• [Work to complete]: Print the first line of the data below and every one after it, through the line containing "left eye: (854, 273)", exactly as written.

• [Input data]:
++++++++++
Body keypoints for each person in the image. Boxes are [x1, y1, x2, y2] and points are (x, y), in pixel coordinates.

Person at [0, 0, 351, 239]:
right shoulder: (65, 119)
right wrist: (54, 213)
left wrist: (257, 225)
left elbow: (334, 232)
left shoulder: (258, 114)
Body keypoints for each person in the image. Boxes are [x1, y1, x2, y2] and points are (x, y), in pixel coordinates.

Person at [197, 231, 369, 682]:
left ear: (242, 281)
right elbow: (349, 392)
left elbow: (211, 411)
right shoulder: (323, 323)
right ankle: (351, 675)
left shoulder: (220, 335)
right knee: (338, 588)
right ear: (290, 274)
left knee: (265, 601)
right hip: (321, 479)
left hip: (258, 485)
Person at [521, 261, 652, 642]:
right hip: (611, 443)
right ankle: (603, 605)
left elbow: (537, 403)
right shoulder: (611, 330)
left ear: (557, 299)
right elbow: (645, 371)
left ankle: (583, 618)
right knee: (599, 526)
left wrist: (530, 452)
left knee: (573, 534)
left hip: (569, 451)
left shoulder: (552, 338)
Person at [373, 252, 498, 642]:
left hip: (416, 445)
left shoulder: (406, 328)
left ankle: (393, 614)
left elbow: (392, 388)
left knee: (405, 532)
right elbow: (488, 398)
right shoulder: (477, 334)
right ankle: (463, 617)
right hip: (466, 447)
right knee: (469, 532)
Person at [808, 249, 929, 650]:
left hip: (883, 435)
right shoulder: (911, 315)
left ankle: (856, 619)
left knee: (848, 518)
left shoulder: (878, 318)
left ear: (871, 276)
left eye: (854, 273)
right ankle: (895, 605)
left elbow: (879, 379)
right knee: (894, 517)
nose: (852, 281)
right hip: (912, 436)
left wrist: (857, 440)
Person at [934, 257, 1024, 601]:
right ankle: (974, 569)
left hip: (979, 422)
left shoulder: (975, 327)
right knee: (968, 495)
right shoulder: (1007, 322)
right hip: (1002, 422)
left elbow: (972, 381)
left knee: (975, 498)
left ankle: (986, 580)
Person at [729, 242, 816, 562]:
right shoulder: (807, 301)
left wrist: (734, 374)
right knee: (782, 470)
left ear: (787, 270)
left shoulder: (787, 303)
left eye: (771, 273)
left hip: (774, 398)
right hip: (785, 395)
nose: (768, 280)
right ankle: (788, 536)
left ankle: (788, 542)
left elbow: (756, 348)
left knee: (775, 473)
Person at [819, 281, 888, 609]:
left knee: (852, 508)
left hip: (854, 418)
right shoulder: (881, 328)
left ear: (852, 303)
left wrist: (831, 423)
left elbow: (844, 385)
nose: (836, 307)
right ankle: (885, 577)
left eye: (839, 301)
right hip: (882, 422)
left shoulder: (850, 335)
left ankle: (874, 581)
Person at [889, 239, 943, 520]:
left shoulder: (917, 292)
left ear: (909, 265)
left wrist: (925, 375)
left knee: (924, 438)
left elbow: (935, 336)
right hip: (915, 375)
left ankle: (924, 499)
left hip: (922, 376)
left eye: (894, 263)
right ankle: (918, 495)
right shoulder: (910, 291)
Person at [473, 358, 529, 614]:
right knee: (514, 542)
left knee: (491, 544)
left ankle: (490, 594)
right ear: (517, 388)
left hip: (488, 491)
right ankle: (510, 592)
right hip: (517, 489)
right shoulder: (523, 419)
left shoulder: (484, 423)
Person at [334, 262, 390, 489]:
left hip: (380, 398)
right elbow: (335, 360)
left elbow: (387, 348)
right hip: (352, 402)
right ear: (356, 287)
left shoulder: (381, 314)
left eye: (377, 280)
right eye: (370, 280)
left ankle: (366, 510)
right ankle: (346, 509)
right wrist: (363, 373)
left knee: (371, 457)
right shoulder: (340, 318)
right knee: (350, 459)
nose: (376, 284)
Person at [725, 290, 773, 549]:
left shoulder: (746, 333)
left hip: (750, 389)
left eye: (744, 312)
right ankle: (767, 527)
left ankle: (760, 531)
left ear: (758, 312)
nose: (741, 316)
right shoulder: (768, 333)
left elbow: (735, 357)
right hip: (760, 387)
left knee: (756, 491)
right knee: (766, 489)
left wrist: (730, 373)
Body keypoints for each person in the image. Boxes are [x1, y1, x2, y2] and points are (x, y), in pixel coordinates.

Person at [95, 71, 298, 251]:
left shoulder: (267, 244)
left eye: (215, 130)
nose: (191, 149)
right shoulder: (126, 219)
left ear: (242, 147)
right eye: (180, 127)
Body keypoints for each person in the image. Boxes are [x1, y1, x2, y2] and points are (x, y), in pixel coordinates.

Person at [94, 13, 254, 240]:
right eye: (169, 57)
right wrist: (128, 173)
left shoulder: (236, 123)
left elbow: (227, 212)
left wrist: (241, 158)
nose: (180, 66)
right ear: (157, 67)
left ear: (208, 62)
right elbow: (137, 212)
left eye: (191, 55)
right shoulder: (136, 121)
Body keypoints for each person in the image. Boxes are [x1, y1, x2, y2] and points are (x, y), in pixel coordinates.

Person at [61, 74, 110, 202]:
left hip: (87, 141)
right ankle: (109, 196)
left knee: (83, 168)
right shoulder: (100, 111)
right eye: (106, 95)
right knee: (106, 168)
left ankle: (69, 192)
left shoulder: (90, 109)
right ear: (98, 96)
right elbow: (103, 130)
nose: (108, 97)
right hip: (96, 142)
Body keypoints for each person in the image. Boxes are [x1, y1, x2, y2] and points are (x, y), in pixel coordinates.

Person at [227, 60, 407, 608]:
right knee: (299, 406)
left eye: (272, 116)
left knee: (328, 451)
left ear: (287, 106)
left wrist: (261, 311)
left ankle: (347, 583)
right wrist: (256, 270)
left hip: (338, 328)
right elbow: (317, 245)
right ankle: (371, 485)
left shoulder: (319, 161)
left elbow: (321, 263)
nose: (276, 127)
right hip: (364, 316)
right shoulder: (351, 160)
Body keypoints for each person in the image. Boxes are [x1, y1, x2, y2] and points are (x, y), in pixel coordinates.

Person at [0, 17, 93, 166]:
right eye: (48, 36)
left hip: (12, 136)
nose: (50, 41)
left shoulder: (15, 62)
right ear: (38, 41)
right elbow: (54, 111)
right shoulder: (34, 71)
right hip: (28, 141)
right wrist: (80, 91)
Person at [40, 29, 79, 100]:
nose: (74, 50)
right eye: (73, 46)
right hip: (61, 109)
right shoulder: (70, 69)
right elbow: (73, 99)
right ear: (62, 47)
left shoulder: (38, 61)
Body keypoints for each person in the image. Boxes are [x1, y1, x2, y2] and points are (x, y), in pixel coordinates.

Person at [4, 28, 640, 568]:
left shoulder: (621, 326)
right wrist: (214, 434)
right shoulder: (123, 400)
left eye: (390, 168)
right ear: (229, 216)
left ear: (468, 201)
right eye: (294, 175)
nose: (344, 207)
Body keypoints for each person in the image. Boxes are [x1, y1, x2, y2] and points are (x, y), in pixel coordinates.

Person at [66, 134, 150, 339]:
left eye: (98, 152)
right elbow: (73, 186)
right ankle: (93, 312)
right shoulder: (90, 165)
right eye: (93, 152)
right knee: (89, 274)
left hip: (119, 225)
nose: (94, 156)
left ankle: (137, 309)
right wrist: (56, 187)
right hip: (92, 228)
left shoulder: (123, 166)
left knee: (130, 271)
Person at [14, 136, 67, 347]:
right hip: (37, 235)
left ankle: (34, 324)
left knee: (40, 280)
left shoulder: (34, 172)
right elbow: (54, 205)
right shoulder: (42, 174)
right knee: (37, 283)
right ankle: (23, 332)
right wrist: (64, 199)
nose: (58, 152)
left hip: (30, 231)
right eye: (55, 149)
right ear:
++++++++++
• [Expected answer]:
Body keypoints for each person in the image. Boxes are [x1, y1, x2, y2] and points are (x, y), in pixel coordinates.

Person at [0, 0, 351, 239]:
right shoulder: (65, 119)
right wrist: (54, 213)
left wrist: (257, 225)
left elbow: (334, 232)
left shoulder: (258, 114)
Body keypoints for each person in the image. Boxes are [x1, y1, x2, y2] and points are (x, y), in pixel coordinates.

Person at [197, 231, 369, 682]:
left ear: (242, 281)
right elbow: (349, 392)
left elbow: (211, 411)
right shoulder: (323, 323)
right ankle: (351, 675)
left shoulder: (220, 335)
right knee: (338, 588)
right ear: (290, 274)
left knee: (265, 601)
right hip: (321, 479)
left hip: (258, 485)
Person at [521, 261, 652, 642]:
right hip: (611, 443)
right ankle: (603, 605)
left elbow: (537, 403)
right shoulder: (611, 330)
left ear: (557, 299)
right elbow: (645, 371)
left ankle: (583, 618)
right knee: (599, 526)
left wrist: (530, 452)
left knee: (573, 534)
left hip: (569, 451)
left shoulder: (552, 338)
Person at [373, 252, 498, 642]:
left hip: (416, 445)
left shoulder: (406, 328)
left ankle: (393, 614)
left elbow: (392, 388)
left knee: (405, 532)
right elbow: (488, 398)
right shoulder: (477, 334)
right ankle: (463, 617)
right hip: (466, 447)
right knee: (469, 532)
Person at [808, 249, 929, 650]:
left hip: (883, 435)
right shoulder: (911, 315)
left ankle: (856, 619)
left knee: (848, 518)
left shoulder: (878, 318)
left ear: (871, 276)
left eye: (854, 273)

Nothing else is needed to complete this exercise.